What you need to do: I'd like the entries reproduced exactly, with all pictures omitted.

Provided records:
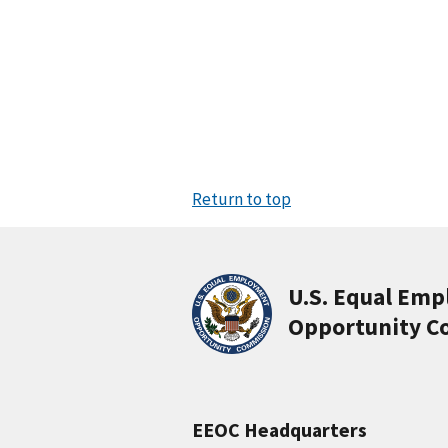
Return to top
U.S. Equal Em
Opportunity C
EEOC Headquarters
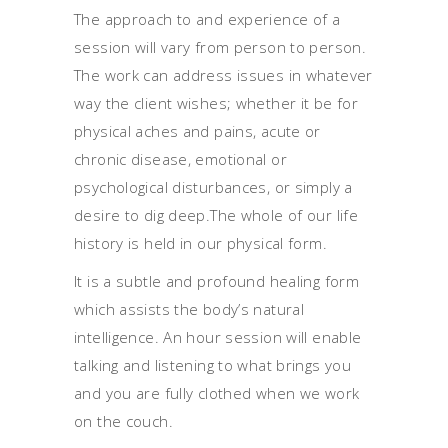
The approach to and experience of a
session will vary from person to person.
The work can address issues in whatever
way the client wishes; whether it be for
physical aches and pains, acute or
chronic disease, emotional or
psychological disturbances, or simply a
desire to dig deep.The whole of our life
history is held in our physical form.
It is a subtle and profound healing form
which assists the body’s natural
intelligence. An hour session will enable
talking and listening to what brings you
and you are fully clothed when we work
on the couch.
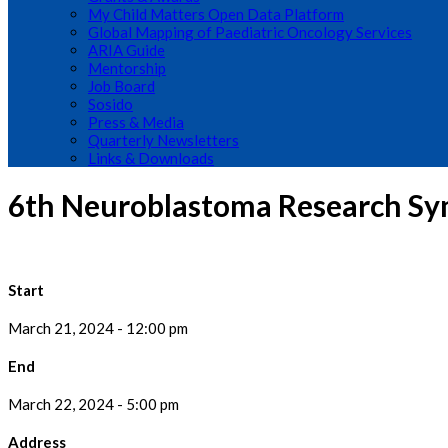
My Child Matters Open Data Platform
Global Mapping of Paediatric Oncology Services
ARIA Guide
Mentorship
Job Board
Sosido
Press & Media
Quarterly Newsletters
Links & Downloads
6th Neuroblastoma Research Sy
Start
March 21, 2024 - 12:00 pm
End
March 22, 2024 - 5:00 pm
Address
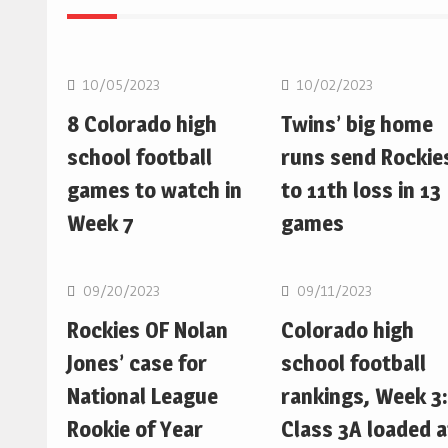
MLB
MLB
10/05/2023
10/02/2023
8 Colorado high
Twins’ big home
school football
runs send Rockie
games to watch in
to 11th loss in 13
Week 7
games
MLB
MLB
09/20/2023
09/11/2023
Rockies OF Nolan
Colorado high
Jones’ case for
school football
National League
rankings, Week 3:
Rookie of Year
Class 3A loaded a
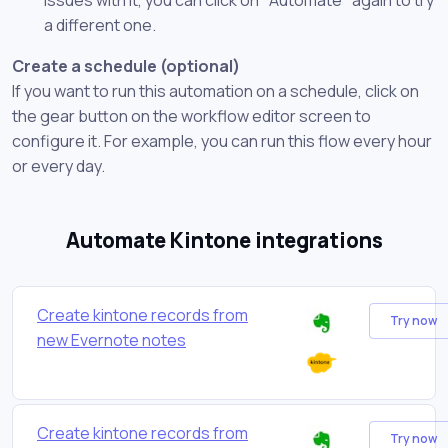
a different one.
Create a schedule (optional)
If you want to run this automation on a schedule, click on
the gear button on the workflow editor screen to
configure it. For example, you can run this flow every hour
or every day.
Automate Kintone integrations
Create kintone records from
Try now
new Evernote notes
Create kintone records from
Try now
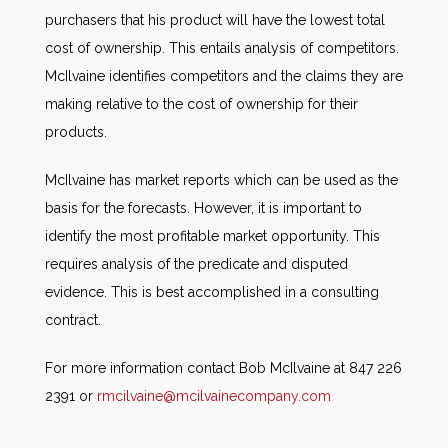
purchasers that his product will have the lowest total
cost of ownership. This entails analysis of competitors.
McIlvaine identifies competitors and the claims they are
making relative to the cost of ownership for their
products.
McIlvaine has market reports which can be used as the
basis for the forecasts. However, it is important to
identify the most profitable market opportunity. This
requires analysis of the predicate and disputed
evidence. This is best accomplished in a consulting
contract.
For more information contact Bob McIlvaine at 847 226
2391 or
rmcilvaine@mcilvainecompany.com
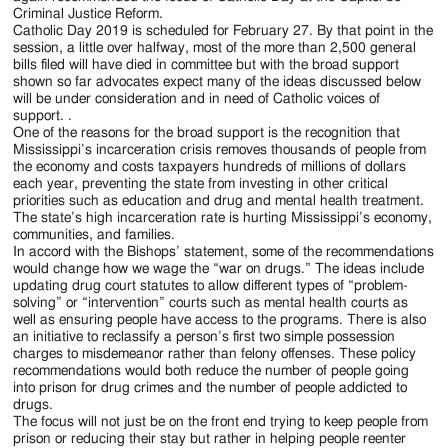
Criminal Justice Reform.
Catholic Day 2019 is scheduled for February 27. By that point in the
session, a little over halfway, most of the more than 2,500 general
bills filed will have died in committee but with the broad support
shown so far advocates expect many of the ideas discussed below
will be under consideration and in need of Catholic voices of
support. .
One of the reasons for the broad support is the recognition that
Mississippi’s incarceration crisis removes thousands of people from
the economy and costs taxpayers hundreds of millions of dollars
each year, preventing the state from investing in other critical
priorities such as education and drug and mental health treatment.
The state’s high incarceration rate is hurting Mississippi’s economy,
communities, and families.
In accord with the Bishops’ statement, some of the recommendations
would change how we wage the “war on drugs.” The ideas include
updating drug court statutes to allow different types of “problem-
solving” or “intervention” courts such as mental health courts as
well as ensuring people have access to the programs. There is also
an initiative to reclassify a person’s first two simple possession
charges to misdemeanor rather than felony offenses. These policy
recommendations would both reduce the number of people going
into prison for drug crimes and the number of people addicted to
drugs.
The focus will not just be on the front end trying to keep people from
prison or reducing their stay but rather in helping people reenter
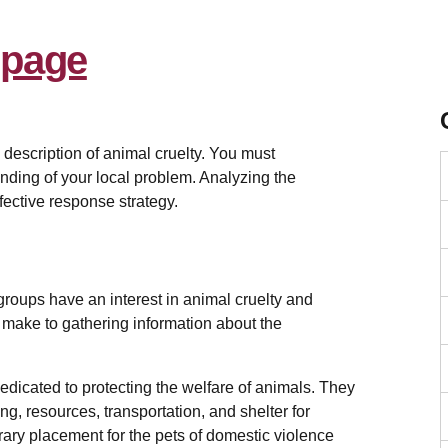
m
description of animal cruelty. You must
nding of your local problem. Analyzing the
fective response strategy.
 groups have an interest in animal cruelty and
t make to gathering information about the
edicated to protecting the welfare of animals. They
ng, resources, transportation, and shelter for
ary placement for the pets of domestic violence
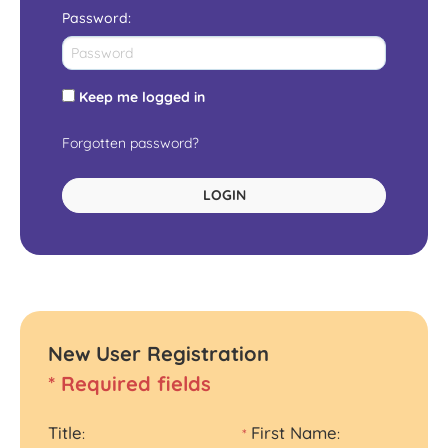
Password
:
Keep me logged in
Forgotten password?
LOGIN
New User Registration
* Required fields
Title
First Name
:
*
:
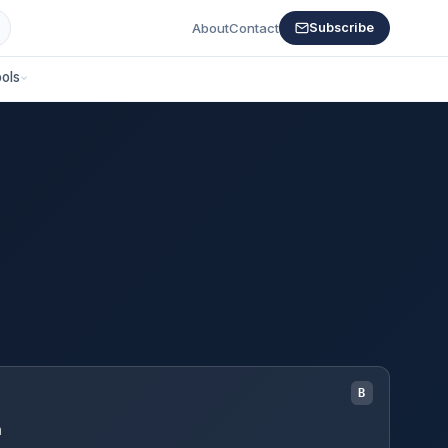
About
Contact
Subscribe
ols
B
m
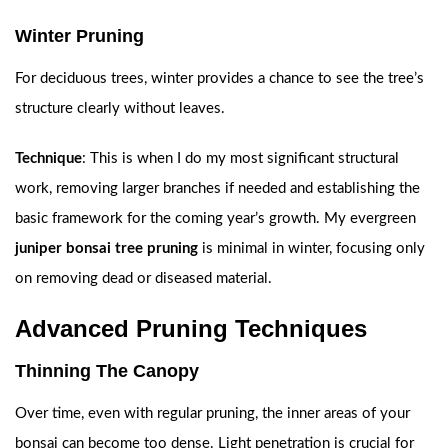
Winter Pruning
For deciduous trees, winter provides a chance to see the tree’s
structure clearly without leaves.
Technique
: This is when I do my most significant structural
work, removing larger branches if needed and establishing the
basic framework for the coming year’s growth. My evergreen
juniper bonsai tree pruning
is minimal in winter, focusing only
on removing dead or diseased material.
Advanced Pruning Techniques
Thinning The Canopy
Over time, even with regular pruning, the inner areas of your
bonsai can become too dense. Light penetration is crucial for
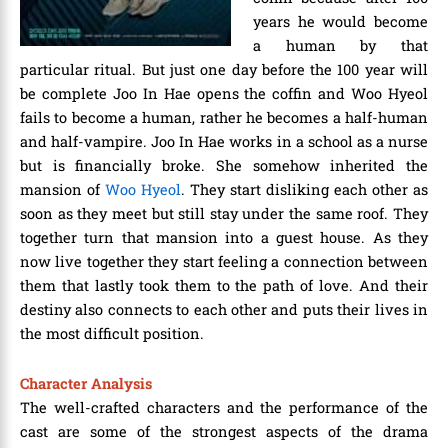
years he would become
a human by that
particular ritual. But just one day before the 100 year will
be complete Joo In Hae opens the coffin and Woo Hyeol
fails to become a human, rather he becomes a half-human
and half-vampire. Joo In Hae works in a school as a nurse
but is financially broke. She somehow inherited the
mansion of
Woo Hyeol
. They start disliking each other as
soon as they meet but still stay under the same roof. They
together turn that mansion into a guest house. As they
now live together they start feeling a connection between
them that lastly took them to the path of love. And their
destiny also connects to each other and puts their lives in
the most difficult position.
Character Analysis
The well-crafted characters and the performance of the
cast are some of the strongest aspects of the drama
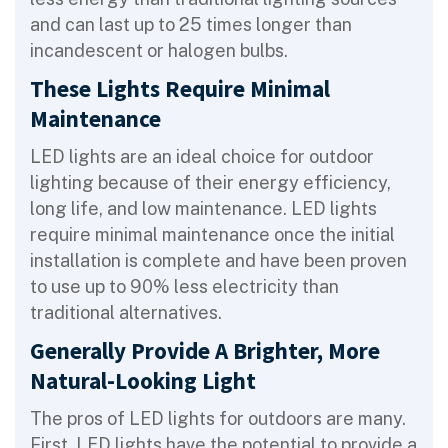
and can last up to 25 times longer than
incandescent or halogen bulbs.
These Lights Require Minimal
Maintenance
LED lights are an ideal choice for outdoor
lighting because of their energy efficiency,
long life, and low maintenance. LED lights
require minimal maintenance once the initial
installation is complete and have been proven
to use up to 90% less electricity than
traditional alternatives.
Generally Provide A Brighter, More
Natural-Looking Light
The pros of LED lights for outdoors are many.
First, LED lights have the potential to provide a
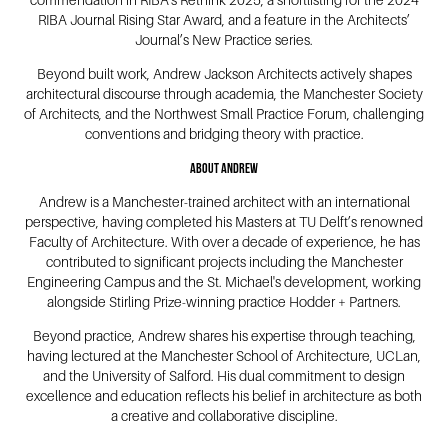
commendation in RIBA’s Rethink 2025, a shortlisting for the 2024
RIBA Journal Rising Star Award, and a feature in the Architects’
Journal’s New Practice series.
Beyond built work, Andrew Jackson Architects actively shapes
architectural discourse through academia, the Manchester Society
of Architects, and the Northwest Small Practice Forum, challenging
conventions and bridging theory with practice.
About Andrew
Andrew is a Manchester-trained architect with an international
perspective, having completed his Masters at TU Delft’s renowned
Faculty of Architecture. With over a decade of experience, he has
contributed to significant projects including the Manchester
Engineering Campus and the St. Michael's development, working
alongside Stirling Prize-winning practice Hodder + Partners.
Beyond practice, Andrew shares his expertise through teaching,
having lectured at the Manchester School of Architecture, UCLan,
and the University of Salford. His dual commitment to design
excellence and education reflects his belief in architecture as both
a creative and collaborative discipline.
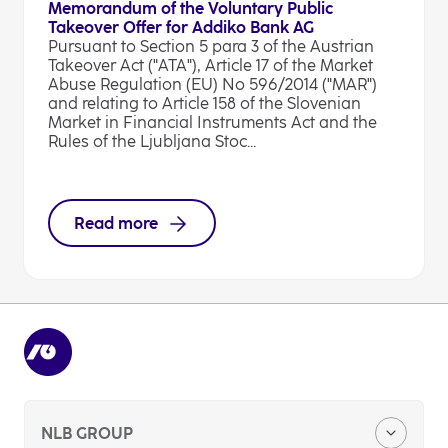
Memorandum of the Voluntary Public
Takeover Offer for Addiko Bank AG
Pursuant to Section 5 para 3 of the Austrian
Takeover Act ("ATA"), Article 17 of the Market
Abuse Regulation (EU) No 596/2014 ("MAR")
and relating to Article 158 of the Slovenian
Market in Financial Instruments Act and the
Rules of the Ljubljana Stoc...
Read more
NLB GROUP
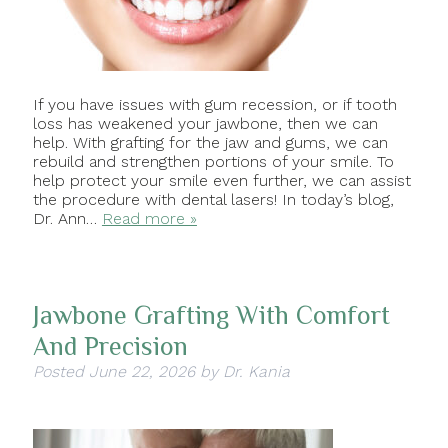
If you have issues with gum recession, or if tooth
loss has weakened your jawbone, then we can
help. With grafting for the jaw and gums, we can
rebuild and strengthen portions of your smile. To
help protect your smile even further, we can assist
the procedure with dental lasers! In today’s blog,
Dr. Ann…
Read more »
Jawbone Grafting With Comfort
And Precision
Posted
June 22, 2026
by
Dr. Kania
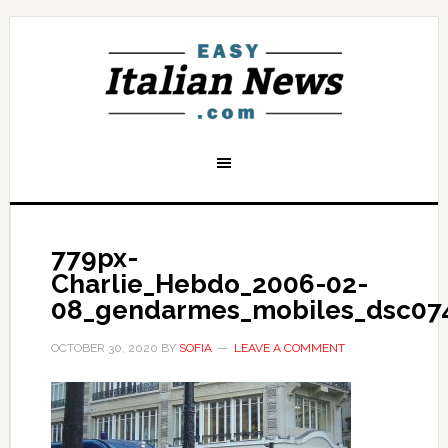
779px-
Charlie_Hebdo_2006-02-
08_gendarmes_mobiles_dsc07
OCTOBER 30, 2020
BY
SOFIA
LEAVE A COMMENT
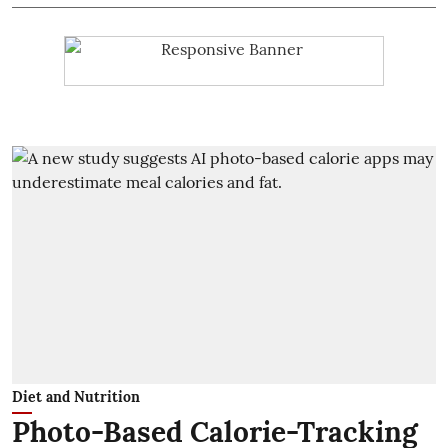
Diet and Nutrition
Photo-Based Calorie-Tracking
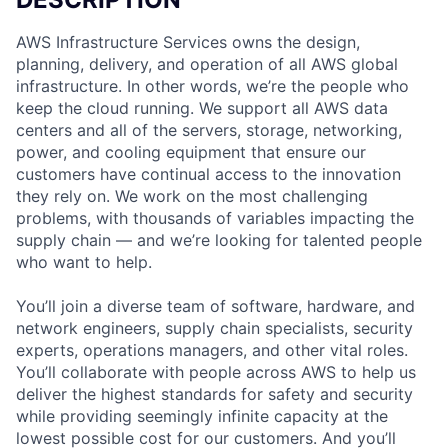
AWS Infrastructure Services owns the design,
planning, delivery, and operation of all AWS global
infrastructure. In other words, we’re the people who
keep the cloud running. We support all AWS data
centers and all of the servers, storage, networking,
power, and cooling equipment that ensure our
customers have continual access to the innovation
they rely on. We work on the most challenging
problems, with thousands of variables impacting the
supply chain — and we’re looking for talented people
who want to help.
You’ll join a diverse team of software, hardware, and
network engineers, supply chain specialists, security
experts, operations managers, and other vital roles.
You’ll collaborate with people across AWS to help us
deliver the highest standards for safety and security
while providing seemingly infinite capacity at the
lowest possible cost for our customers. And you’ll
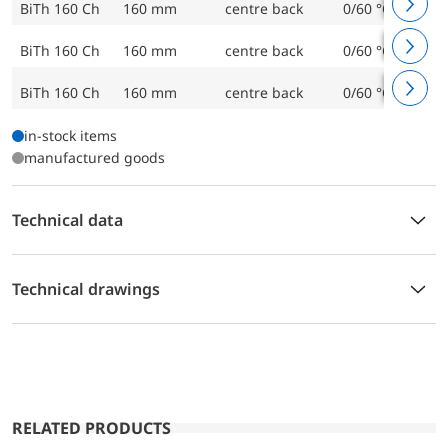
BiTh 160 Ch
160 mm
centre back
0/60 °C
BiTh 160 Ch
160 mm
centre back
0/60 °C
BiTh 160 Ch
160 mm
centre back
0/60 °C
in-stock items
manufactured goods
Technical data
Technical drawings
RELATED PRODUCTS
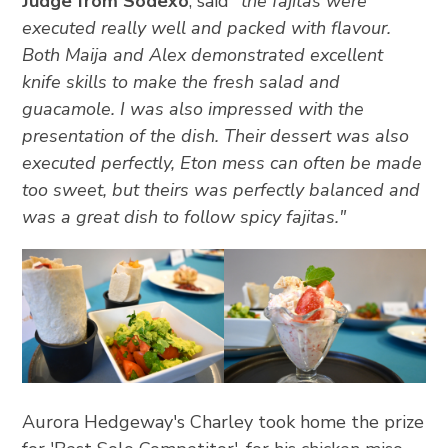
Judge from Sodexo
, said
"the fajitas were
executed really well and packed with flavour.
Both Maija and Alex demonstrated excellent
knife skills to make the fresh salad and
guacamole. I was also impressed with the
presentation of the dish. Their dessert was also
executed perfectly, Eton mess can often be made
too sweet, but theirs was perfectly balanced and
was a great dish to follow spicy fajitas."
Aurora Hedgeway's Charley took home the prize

Reply:
Return to top
U.S. Equal Em
Opportunity C
EEOC Headquarters
The approach to and experience of a
session will vary from person to person.
The work can address issues in whatever
way the client wishes; whether it be for
physical aches and pains, acute or
chronic disease, emotional or
psychological disturbances, or simply a
desire to dig deep.The whole of our life
history is held in our physical form.
It is a subtle and profound healing form
which assists the body’s natural
intelligence. An hour session will enable
talking and listening to what brings you
and you are fully clothed when we work
on the couch.
My Child Matters Open Data Platform
Global Mapping of Paediatric Oncology Services
ARIA Guide
Mentorship
Job Board
Sosido
Press & Media
Quarterly Newsletters
Links & Downloads
6th Neuroblastoma Research Sy
Start
March 21, 2024 - 12:00 pm
End
March 22, 2024 - 5:00 pm
Address
MLB
MLB
10/05/2023
10/02/2023
8 Colorado high
Twins’ big home
school football
runs send Rockie
games to watch in
to 11th loss in 13
Week 7
games
MLB
MLB
09/20/2023
09/11/2023
Rockies OF Nolan
Colorado high
Jones’ case for
school football
National League
rankings, Week 3:
Rookie of Year
Class 3A loaded a
a different one.
Create a schedule (optional)
If you want to run this automation on a schedule, click on
the gear button on the workflow editor screen to
configure it. For example, you can run this flow every hour
or every day.
Automate Kintone integrations
Create kintone records from
Try now
new Evernote notes
Create kintone records from
Try now
purchasers that his product will have the lowest total
cost of ownership. This entails analysis of competitors.
McIlvaine identifies competitors and the claims they are
making relative to the cost of ownership for their
products.
McIlvaine has market reports which can be used as the
basis for the forecasts. However, it is important to
identify the most profitable market opportunity. This
requires analysis of the predicate and disputed
evidence. This is best accomplished in a consulting
contract.
For more information contact Bob McIlvaine at 847 226
2391 or
rmcilvaine@mcilvainecompany.com
Criminal Justice Reform.
Catholic Day 2019 is scheduled for February 27. By that point in the
session, a little over halfway, most of the more than 2,500 general
bills filed will have died in committee but with the broad support
shown so far advocates expect many of the ideas discussed below
will be under consideration and in need of Catholic voices of
support. .
One of the reasons for the broad support is the recognition that
Mississippi’s incarceration crisis removes thousands of people from
the economy and costs taxpayers hundreds of millions of dollars
each year, preventing the state from investing in other critical
priorities such as education and drug and mental health treatment.
The state’s high incarceration rate is hurting Mississippi’s economy,
communities, and families.
In accord with the Bishops’ statement, some of the recommendations
would change how we wage the “war on drugs.” The ideas include
updating drug court statutes to allow different types of “problem-
solving” or “intervention” courts such as mental health courts as
well as ensuring people have access to the programs. There is also
an initiative to reclassify a person’s first two simple possession
charges to misdemeanor rather than felony offenses. These policy
recommendations would both reduce the number of people going
into prison for drug crimes and the number of people addicted to
drugs.
The focus will not just be on the front end trying to keep people from
prison or reducing their stay but rather in helping people reenter
m
description of animal cruelty. You must
nding of your local problem. Analyzing the
fective response strategy.
 groups have an interest in animal cruelty and
t make to gathering information about the
edicated to protecting the welfare of animals. They
ng, resources, transportation, and shelter for
ary placement for the pets of domestic violence
Password
:
Keep me logged in
Forgotten password?
LOGIN
New User Registration
* Required fields
Title
First Name
:
*
:
About
Contact
Subscribe
ols
B
m
Winter Pruning
For deciduous trees, winter provides a chance to see the tree’s
structure clearly without leaves.
Technique
: This is when I do my most significant structural
work, removing larger branches if needed and establishing the
basic framework for the coming year’s growth. My evergreen
juniper bonsai tree pruning
is minimal in winter, focusing only
on removing dead or diseased material.
Advanced Pruning Techniques
Thinning The Canopy
Over time, even with regular pruning, the inner areas of your
bonsai can become too dense. Light penetration is crucial for
years he would become
a human by that
particular ritual. But just one day before the 100 year will
be complete Joo In Hae opens the coffin and Woo Hyeol
fails to become a human, rather he becomes a half-human
and half-vampire. Joo In Hae works in a school as a nurse
but is financially broke. She somehow inherited the
mansion of
Woo Hyeol
. They start disliking each other as
soon as they meet but still stay under the same roof. They
together turn that mansion into a guest house. As they
now live together they start feeling a connection between
them that lastly took them to the path of love. And their
destiny also connects to each other and puts their lives in
the most difficult position.
Character Analysis
The well-crafted characters and the performance of the
cast are some of the strongest aspects of the drama
and can last up to 25 times longer than
incandescent or halogen bulbs.
These Lights Require Minimal
Maintenance
LED lights are an ideal choice for outdoor
lighting because of their energy efficiency,
long life, and low maintenance. LED lights
require minimal maintenance once the initial
installation is complete and have been proven
to use up to 90% less electricity than
traditional alternatives.
Generally Provide A Brighter, More
Natural-Looking Light
The pros of LED lights for outdoors are many.
First, LED lights have the potential to provide a
commendation in RIBA’s Rethink 2025, a shortlisting for the 2024
RIBA Journal Rising Star Award, and a feature in the Architects’
Journal’s New Practice series.
Beyond built work, Andrew Jackson Architects actively shapes
architectural discourse through academia, the Manchester Society
of Architects, and the Northwest Small Practice Forum, challenging
conventions and bridging theory with practice.
About Andrew
Andrew is a Manchester-trained architect with an international
perspective, having completed his Masters at TU Delft’s renowned
Faculty of Architecture. With over a decade of experience, he has
contributed to significant projects including the Manchester
Engineering Campus and the St. Michael's development, working
alongside Stirling Prize-winning practice Hodder + Partners.
Beyond practice, Andrew shares his expertise through teaching,
having lectured at the Manchester School of Architecture, UCLan,
and the University of Salford. His dual commitment to design
excellence and education reflects his belief in architecture as both
a creative and collaborative discipline.
Memorandum of the Voluntary Public
Takeover Offer for Addiko Bank AG
Pursuant to Section 5 para 3 of the Austrian
Takeover Act ("ATA"), Article 17 of the Market
Abuse Regulation (EU) No 596/2014 ("MAR")
and relating to Article 158 of the Slovenian
Market in Financial Instruments Act and the
Rules of the Ljubljana Stoc...
Read more
NLB GROUP
If you have issues with gum recession, or if tooth
loss has weakened your jawbone, then we can
help. With grafting for the jaw and gums, we can
rebuild and strengthen portions of your smile. To
help protect your smile even further, we can assist
the procedure with dental lasers! In today’s blog,
Dr. Ann…
Read more »
Jawbone Grafting With Comfort
And Precision
Posted
June 22, 2026
by
Dr. Kania
779px-
Charlie_Hebdo_2006-02-
08_gendarmes_mobiles_dsc07
OCTOBER 30, 2020
BY
SOFIA
LEAVE A COMMENT
Diet and Nutrition
Photo-Based Calorie-Tracking
AWS Infrastructure Services owns the design,
planning, delivery, and operation of all AWS global
infrastructure. In other words, we’re the people who
keep the cloud running. We support all AWS data
centers and all of the servers, storage, networking,
power, and cooling equipment that ensure our
customers have continual access to the innovation
they rely on. We work on the most challenging
problems, with thousands of variables impacting the
supply chain — and we’re looking for talented people
who want to help.
You’ll join a diverse team of software, hardware, and
network engineers, supply chain specialists, security
experts, operations managers, and other vital roles.
You’ll collaborate with people across AWS to help us
deliver the highest standards for safety and security
while providing seemingly infinite capacity at the
lowest possible cost for our customers. And you’ll
BiTh 160 Ch
160 mm
centre back
0/60 °C
BiTh 160 Ch
160 mm
centre back
0/60 °C
BiTh 160 Ch
160 mm
centre back
0/60 °C
in-stock items
manufactured goods
Technical data
Technical drawings
RELATED PRODUCTS
Judge from Sodexo
, said
"the fajitas were
executed really well and packed with flavour.
Both Maija and Alex demonstrated excellent
knife skills to make the fresh salad and
guacamole. I was also impressed with the
presentation of the dish. Their dessert was also
executed perfectly, Eton mess can often be made
too sweet, but theirs was perfectly balanced and
was a great dish to follow spicy fajitas."
Aurora Hedgeway's Charley took home the prize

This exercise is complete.